Итак, разгрузив машину и получив за это законную бутылку, я тихонько стучал в окно штукинской мастерской.
Завидев меня, он моментом собирался, говоря на ходу сельским учащимся:
— Ну, вы, дети, пока разбирайтесь тут без меня, работайте, одним словом. Ага? — и, не дожидаясь ответа, быстренько ретировался.
Я любил штукинские вечера.
Разговаривая с ним, мне казалось, что я действительно принадлежу к сонму избранных. Хмелел Штукин, повторяю, не заставляя себя ждать.
— А вот скажи, — спрашивал он, поддатенький, — а ты Кобзона видел?
— Видел, — отвечал я.
— Ну и как?
— Да никак. Кобзон и Кобзон.
— А близко видел? — возбуждался Штукин.
— Как тебя.
— А это правда, что у него парик, или брешут?
— Вроде правда.
— Да ну?! Повезло тебе. Надо же, самого Кобзона без парика видел. А я только по телеку. Да и то с париком.
— А Миронова видел?
— Андрея-то? Видел. Он даже дома у меня был.

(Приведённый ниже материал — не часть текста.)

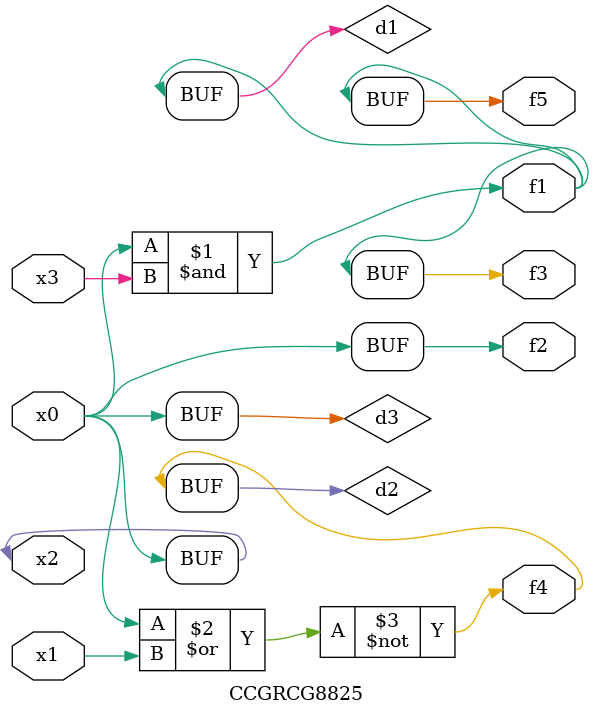
<source format=v>
module CCGRCG8825(
	input x0, x1, x2, x3,
	output f1, f2, f3, f4, f5
);

	wire d1, d2, d3;

	and (d1, x2, x3);
	nor (d2, x0, x1);
	buf (d3, x0, x2);
	assign f1 = d1;
	assign f2 = d3;
	assign f3 = d1;
	assign f4 = d2;
	assign f5 = d1;
endmodule

</source>
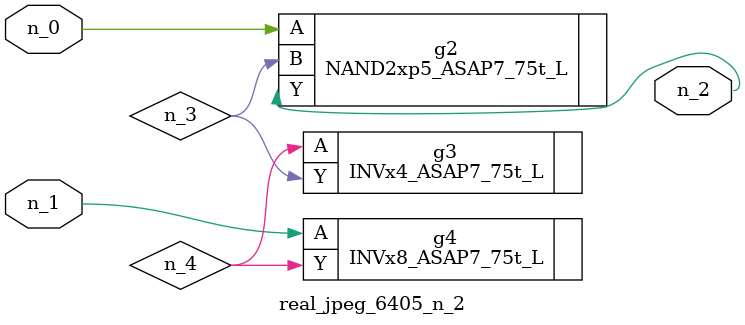
<source format=v>
module real_jpeg_6405_n_2 (n_1, n_0, n_2);

input n_1;
input n_0;

output n_2;

wire n_4;
wire n_3;

NAND2xp5_ASAP7_75t_L g2 ( 
.A(n_0),
.B(n_3),
.Y(n_2)
);

INVx8_ASAP7_75t_L g4 ( 
.A(n_1),
.Y(n_4)
);

INVx4_ASAP7_75t_L g3 ( 
.A(n_4),
.Y(n_3)
);


endmodule
</source>
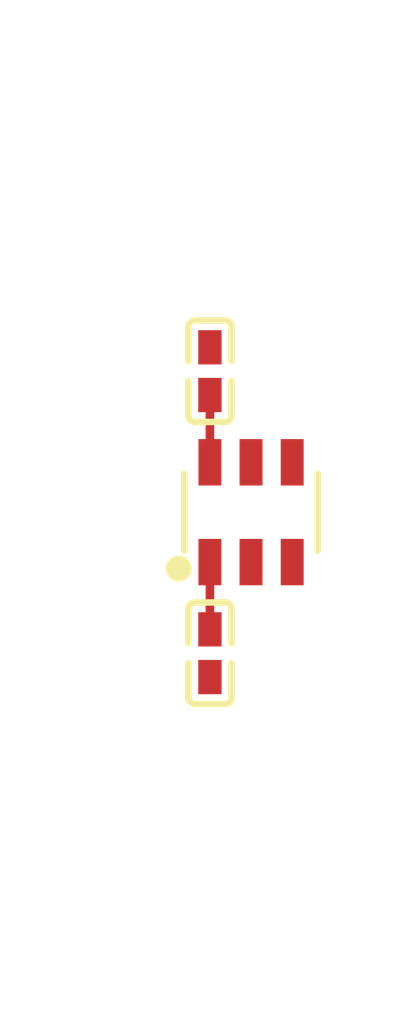
<source format=kicad_pcb>
(kicad_pcb
    (version 20241229)
    (generator "pcbnew")
    (generator_version "9.0")
    (general
        (thickness 1.6)
        (legacy_teardrops no)
    )
    (paper "A4")
    (layers
        (0 "F.Cu" signal)
        (2 "B.Cu" signal)
        (9 "F.Adhes" user "F.Adhesive")
        (11 "B.Adhes" user "B.Adhesive")
        (13 "F.Paste" user)
        (15 "B.Paste" user)
        (5 "F.SilkS" user "F.Silkscreen")
        (7 "B.SilkS" user "B.Silkscreen")
        (1 "F.Mask" user)
        (3 "B.Mask" user)
        (17 "Dwgs.User" user "User.Drawings")
        (19 "Cmts.User" user "User.Comments")
        (21 "Eco1.User" user "User.Eco1")
        (23 "Eco2.User" user "User.Eco2")
        (25 "Edge.Cuts" user)
        (27 "Margin" user)
        (31 "F.CrtYd" user "F.Courtyard")
        (29 "B.CrtYd" user "B.Courtyard")
        (35 "F.Fab" user)
        (33 "B.Fab" user)
        (39 "User.1" user)
        (41 "User.2" user)
        (43 "User.3" user)
        (45 "User.4" user)
        (47 "User.5" user)
        (49 "User.6" user)
        (51 "User.7" user)
        (53 "User.8" user)
        (55 "User.9" user)
    )
    (setup
        (pad_to_mask_clearance 0)
        (allow_soldermask_bridges_in_footprints no)
        (tenting front back)
        (pcbplotparams
            (layerselection 0x00000000_00000000_000010fc_ffffffff)
            (plot_on_all_layers_selection 0x00000000_00000000_00000000_00000000)
            (disableapertmacros no)
            (usegerberextensions no)
            (usegerberattributes yes)
            (usegerberadvancedattributes yes)
            (creategerberjobfile yes)
            (dashed_line_dash_ratio 12)
            (dashed_line_gap_ratio 3)
            (svgprecision 4)
            (plotframeref no)
            (mode 1)
            (useauxorigin no)
            (hpglpennumber 1)
            (hpglpenspeed 20)
            (hpglpendiameter 15)
            (pdf_front_fp_property_popups yes)
            (pdf_back_fp_property_popups yes)
            (pdf_metadata yes)
            (pdf_single_document no)
            (dxfpolygonmode yes)
            (dxfimperialunits yes)
            (dxfusepcbnewfont yes)
            (psnegative no)
            (psa4output no)
            (plot_black_and_white yes)
            (plotinvisibletext no)
            (sketchpadsonfab no)
            (plotreference yes)
            (plotvalue yes)
            (plotpadnumbers no)
            (hidednponfab no)
            (sketchdnponfab yes)
            (crossoutdnponfab yes)
            (plotfptext yes)
            (subtractmaskfromsilk no)
            (outputformat 1)
            (mirror no)
            (drillshape 1)
            (scaleselection 1)
            (outputdirectory "")
        )
    )
    (net 0 "")
    (net 1 "hv-1")
    (net 2 "hv")
    (net 3 "gnd")
    (net 4 "buffer-line-2")
    (net 5 "buffer-line")
    (net 6 "buffer-line-1")
    (footprint "atopile:SOT-23-6_L2.9-W1.6-P0.95-LS2.8-BL-d2c740" (layer "F.Cu") (at 0 0 0))
    (footprint "atopile:C0402-b3ef17" (layer "F.Cu") (at -0.95 -3.25 90))
    (footprint "atopile:C0402-b3ef17" (layer "F.Cu") (at -0.95 3.25 -90))
    (embedded_fonts no)
    (segment
        (start -0.95 -1.15)
        (end -0.95 -2.7)
        (width 0.2)
        (net 1)
        (uuid "a4c86862-69eb-44d4-a77a-9b5cec1ff8ad")
        (layer "F.Cu")
    )
    (segment
        (start -0.95 2.7)
        (end -0.95 1.15)
        (width 0.2)
        (net 2)
        (uuid "25dd56c1-ce7d-41f6-9f7c-9e51ab74b8d8")
        (layer "F.Cu")
    )
)
</source>
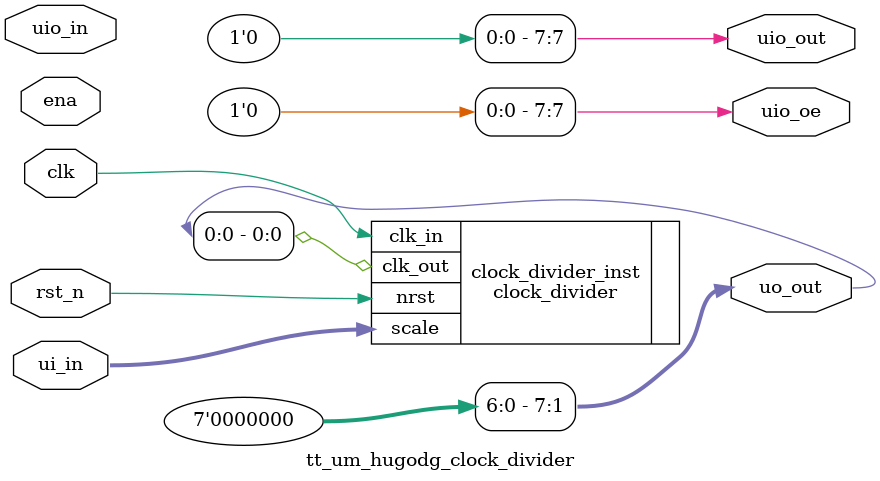
<source format=v>
module tt_um_hugodg_clock_divider (
    input  wire [7:0] ui_in,    // Dedicated inputs - connected to the input switches
    output wire [7:0] uo_out,   // Dedicated outputs - connected to the 7 segment display
    input  wire [7:0] uio_in,   // IOs: Bidirectional Input path
    output wire [7:0] uio_out,  // IOs: Bidirectional Output path
    output wire [7:0] uio_oe,   // IOs: Bidirectional Enable path (active high: 0=input, 1=output)
    input  wire       ena,      // will go high when the design is enabled
    input  wire       clk,      // clock
    input  wire       rst_n     // reset_n - low to reset
);

// unused ports
assign uio_out[7] = 0;  /* uio[7]: unused port grounded */
assign uio_oe[7] = 8'b0;  /* uio[7]: unused port set */
assign uo_out[7:1] = 0;  /* uo[7]: unused port grounded */
    
clock_divider clock_divider_inst(
    .clk_in(clk),
    .nrst(rst_n),
    .scale(ui_in[7:0]),
    .clk_out(uo_out[0])
  );
endmodule

</source>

Андрей действительно был как-то у нас в гостях, и отец после сытного обеда пристал к нему как с ножом к горлу:
— Андрюша, а ваша мама случайно не еврейка?
— Мама русская, — ответил Андрей.
— Странно, — сказал папа, — а такая талантливая… Очень странно. А папа?
— Папа еврей.
— Папа еврей? Это хорошо. Что папа еврей — это хорошо! Тогда все сразу становится на свои места, — удовлетворился отец и попросил: — Скажите что-нибудь по-еврейски.
— По-еврейски? — поразился Андрей. — С чего это?
— Как с чего? — в свою очередь поразился батя. — У вас же папа еврей.
— А при чем здесь папа? — обиделся Миронов. — Папа — москвич, по-еврейски сроду не говорил.
— Но он же еврей? — допытывался отец.
— Да, он еврей, — крепился Андрюша. — Он еврей, но это ничего не значит.
— Хорошенькое дело — «ничего не значит»! Еврей не говорит по-еврейски, и это уже, оказывается, ничего не значит. Как это может быть? — возмущался батя.
— Представьте, может, — констатировал Андрей.
— Ну хорошо, — предпринял новую атаку отец. — Допустим, что ваш еврей-ский папа не говорит по-еврейски, потому что он москвич. Забудем вашего папу как кошмарный сон. А вы можете?
— Я тем более не могу! — решительно отказался Миронов.
— То есть вы хотите сказать, что вы наполовину еврей и не знаете еврейского языка?
— Именно так.
— Ни одного слова?
— Ни од-но-го!!!
— Не понимаю! Чтобы наполовину еврей — и ни одного слова? Нет, не понимаю. Может, на иврите? — с надеждой спросил мой родитель.
— И на иврите нет.
— Значит, и на иврите не можете, — разочарованно протянул отец, на глазах теряя к Миронову всякий интерес.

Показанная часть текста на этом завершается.